Transcribe verbatim the stretch of the commentary below on BP chief Tony Hayward's yacht outing from "All these phrases" through "done something wrong.".

## SELECTED EXTRACT
---

One depressing aspect of the economic crisis is that public outrage has been channeled into symbolic displays of populist outrage against CEOs rather than into intelligent public action to prevent the recurrence of disasters. The response to the Deepwater Horizon spill fits the pattern. The outrage du jour is that BP CEO Tony Hayward has taken a break from overseeing efforts to contain an oil spill to take in a yacht race.

I fail to understand the controversy. Does anybody assert that Hayward needs to be working seven days a week, every week? I doubt his role is actually so indispensable. So then is the outrage that, in his free time, he is indulging in the sort of activity available only to very wealthy men? I also fail to see how the crisis should force Hayward to pretend not to be rich.

Nobody really wants to make the case that Hayward can never relax, or that he can't spend his own money as he sees fit when he does relax. So instead the "controversy" is that it creates an appearance of a controversy. It's a fully postmodern scandal. Here is every portion of the AP story on Hayward's yachting that comes close to explaining why this is a problem:

BP chief executive Tony Hayward, often criticized for being tone-deaf to U.S. concerns about the worst oil spill in American history, took time off Saturday to attend a glitzy yacht race off England's Isle of Wight. ...
That is likely to be a hard sell in Gulf states struggling to deal with the up to 120 million gallons of oil that have escaped from a blown-out undersea well. ...
British environmental groups immediately slammed Hayward's outing. Charlie Kronick of Greenpeace said Hayward was "rubbing salt into the wounds" of Gulf residents whose livelihoods have been wrecked by the disaster.
"Clearly it is incredibly insulting for him to be sailing in the Isle of Wight," he said.
Hugh Walding, the coordinator of the Isle of Wight Friends of the Earth, said Hayward's choice of venue was sure to arouse anger.
"I'm sure that this will be seen as yet another public relations disaster," Walding said.

All these phrases -- tone deaf, hard sell, public relations disaster -- are fundamentally a dodge. Nobody can make the case that Hayward has done anything wrong here, so instead they make the case that other people will believe that Hayward has done something wrong.

---

## DATA SEGMENT
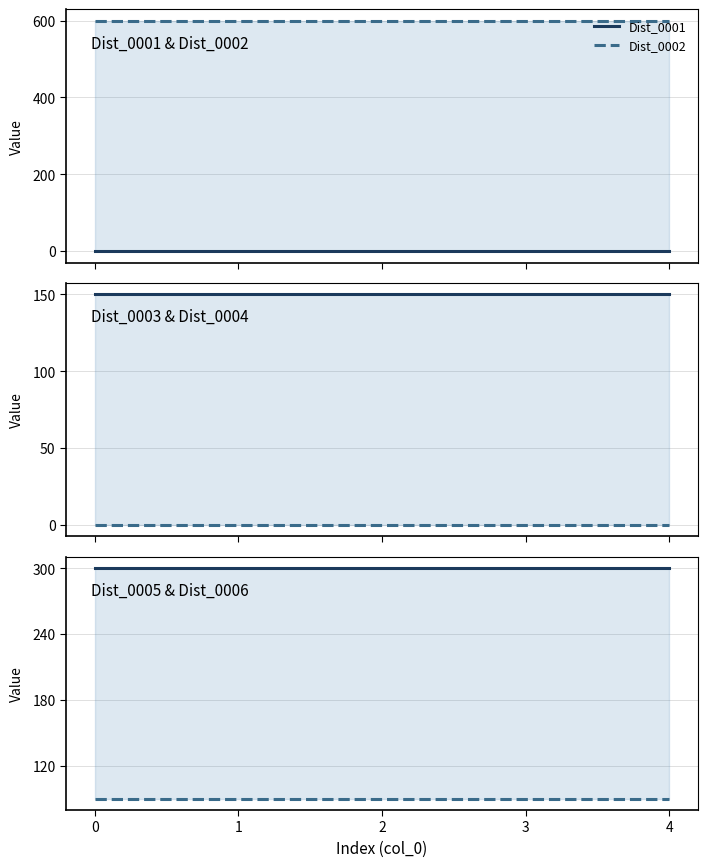

True or false: Dist_0003 and Dist_0006 intersect in this chart.

False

---

## RESULT FOR THIS EXERCISE
All these phrases -- tone deaf, hard sell, public relations disaster -- are fundamentally a dodge. Nobody can make the case that Hayward has done anything wrong here, so instead they make the case that other people will believe that Hayward has done something wrong.